Debate sobre a cultura do cancelamento na sociedade contemporânea
Enviada em 09/11/2020
O termo “cancelamento” surgiu em meados de 2017, utilizado para nomear a prática virtual de punir ou envergonhar alguém que cometeu alguma atitude inadequada, sendo elas famosas ou não. A ideia do cancelamento passou a ser popularizada e difundida a partir do movimento #MeToo, que foi uma série de denúncias de assédio sexual contra homens poderosos que se espalhou pelo mundo inteiro. É importante ressaltar que ao decorrer do tempo o movimento começou a mudar de rumo, fazendo com que não seja mais necessário ter cometido um crime para que possa ser cancelado. O uso de um termo de maneira equivocada, uma expressão que reproduz preconceitos ou até mesmo o silêncio em um caso de injustiça, já virou suficiente para que uma pessoa seja cancelada. A cultura do cancelamento foi perdendo o senso de proporção, fazendo com que as pessoas sejam altamente atacadas, transformando o cancelamento no objetivo final e desviando a atenção naquilo que realmente importa, a educação e conscientização das pessoas que agiram equivocadamente.

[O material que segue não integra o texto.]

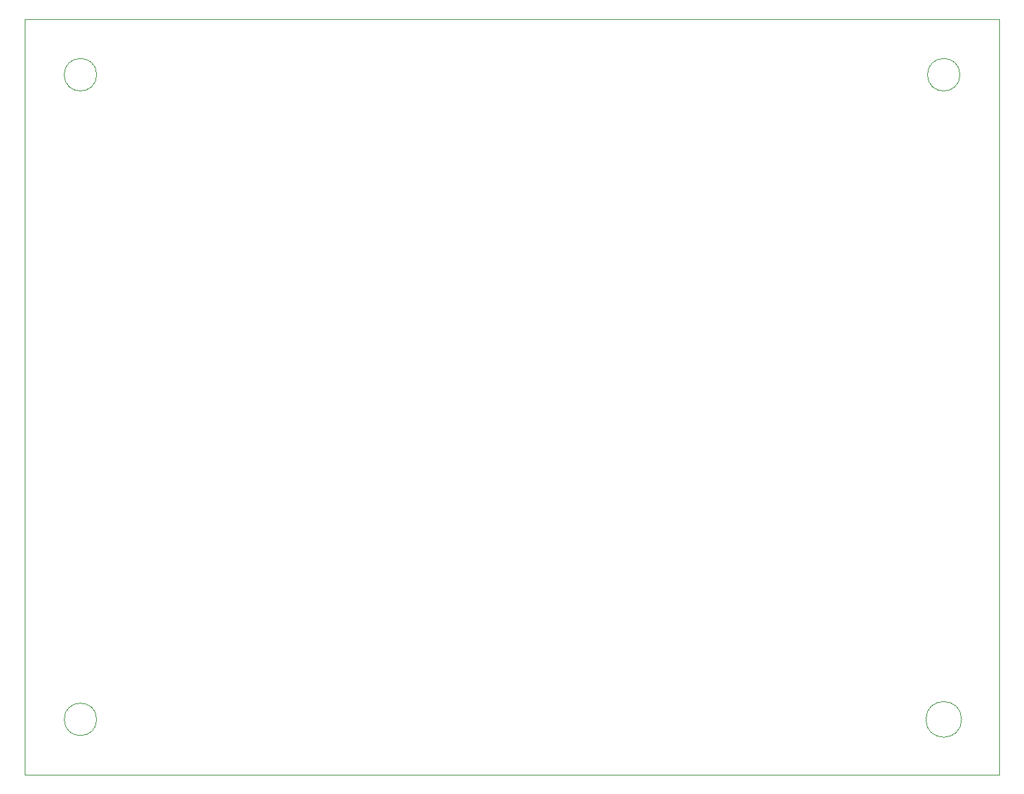
<source format=gm1>
G04 #@! TF.GenerationSoftware,KiCad,Pcbnew,8.0.1*
G04 #@! TF.CreationDate,2024-04-23T21:18:21-07:00*
G04 #@! TF.ProjectId,FanSystem,46616e53-7973-4746-956d-2e6b69636164,1*
G04 #@! TF.SameCoordinates,Original*
G04 #@! TF.FileFunction,Profile,NP*
%FSLAX46Y46*%
G04 Gerber Fmt 4.6, Leading zero omitted, Abs format (unit mm)*
G04 Created by KiCad (PCBNEW 8.0.1) date 2024-04-23 21:18:21*
%MOMM*%
%LPD*%
G01*
G04 APERTURE LIST*
G04 #@! TA.AperFunction,Profile*
%ADD10C,0.100000*%
G04 #@! TD*
G04 APERTURE END LIST*
D10*
X71882000Y-58928000D02*
X192024000Y-58928000D01*
X192024000Y-152146000D01*
X71882000Y-152146000D01*
X71882000Y-58928000D01*
X80740000Y-145324000D02*
G75*
G02*
X76740000Y-145324000I-2000000J0D01*
G01*
X76740000Y-145324000D02*
G75*
G02*
X80740000Y-145324000I2000000J0D01*
G01*
X187166000Y-65786000D02*
G75*
G02*
X183166000Y-65786000I-2000000J0D01*
G01*
X183166000Y-65786000D02*
G75*
G02*
X187166000Y-65786000I2000000J0D01*
G01*
X80740000Y-65786000D02*
G75*
G02*
X76740000Y-65786000I-2000000J0D01*
G01*
X76740000Y-65786000D02*
G75*
G02*
X80740000Y-65786000I2000000J0D01*
G01*
X187366000Y-145324000D02*
G75*
G02*
X182966000Y-145324000I-2200000J0D01*
G01*
X182966000Y-145324000D02*
G75*
G02*
X187366000Y-145324000I2200000J0D01*
G01*
M02*

</source>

Na parábola de Friedrich Nietzche, professor alemão de Filosofia e Poesia, um cordeiro diz a seguinte frase, “Essas aves de rapina são más; e quem for a menos possível ave de rapina, ou antes, o seu oposto, cordeiro— este não deveria ser bom?” Ou seja, para que possa se intitular como bom, o cordeiro sente a necessidade de apontar o mau naqueles que sejam diferentes dele, prática que tem semelhança a cultura do cancelamento. Em que os indivíduos são julgados pelos seus erros tidos como irreparáveis. Além disso é importante frisar que manter-se neutro não é uma boa opção nesse universo de cancelamento, já que quem não cancela também corre o risco de ser cancelado.
Para o Filósofo francês Michael Focalt, o poder e o controle exercido estão na rede de interações entre as pessoas a qual é legitimada por meio de seu discurso. É notório que a abrangência oferecida pelos meios digitais é utilizada para fortalecer diversas ideologias de grupos que se veem no direito de ditar regras e comportamentos vistos como “desconstrução social”. Mas, na verdade, colaboram com uma conduta de banimento social e contribuem na construção de um “Tribunal da Internet”.
Sendo assim, procurando amenizar essa problemática, a mídia deve tornar-se ativa no processo de mudança através de campanhas que tragam informações sobre as consequências do cancelamento, conscientizando as pessoas a não praticarem tal ato, a fim de inibir esse linchamento virtual. Assim, o meio virtual poderá ser um ambiente mais tolerante, onde as pessoas procurem reeducar aqueles que agiram de maneira inadequada para que possam repensar em suas atitudes e procurarem mudança.